DarkPatterns-LLM: A Benchmark for Detecting Manipulative AI Behavior
Published:Dec 27, 2025 05:05
•1 min read
•ArXiv
Analysis
This paper introduces DarkPatterns-LLM, a novel benchmark designed to assess the manipulative and harmful behaviors of Large Language Models (LLMs). It addresses a critical gap in existing safety benchmarks by providing a fine-grained, multi-dimensional approach to detecting manipulation, moving beyond simple binary classifications. The framework's four-layer analytical pipeline and the inclusion of seven harm categories (Legal/Power, Psychological, Emotional, Physical, Autonomy, Economic, and Societal Harm) offer a comprehensive evaluation of LLM outputs. The evaluation of state-of-the-art models highlights performance disparities and weaknesses, particularly in detecting autonomy-undermining patterns, emphasizing the importance of this benchmark for improving AI trustworthiness.
Key Takeaways
- •Introduces DarkPatterns-LLM, a new benchmark for detecting manipulative behaviors in LLMs.

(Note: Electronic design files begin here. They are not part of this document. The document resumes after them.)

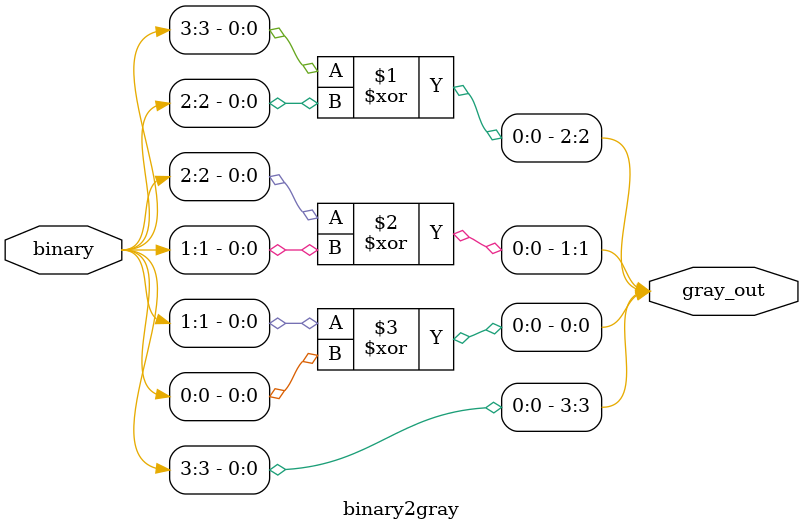
<source format=v>
`timescale 1ns / 1ps


module binary2gray(
input [3:0] binary ,
output  [3:0] gray_out
    );
    buf buf1(gray_out[3],binary[3]);
    xor xor1(gray_out[2],binary[3],binary[2]),
        xor2(gray_out[1],binary[2],binary[1]),
        xor3(gray_out[0],binary[1],binary[0]);
endmodule

</source>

- •Employs a multi-layered analytical pipeline for fine-grained assessment.
- •Evaluates LLMs across seven harm categories.
- •Highlights performance disparities and weaknesses in existing models.
- •Aims to improve AI trustworthiness through actionable diagnostics.
Reference
“DarkPatterns-LLM establishes the first standardized, multi-dimensional benchmark for manipulation detection in LLMs, offering actionable diagnostics toward more trustworthy AI systems.”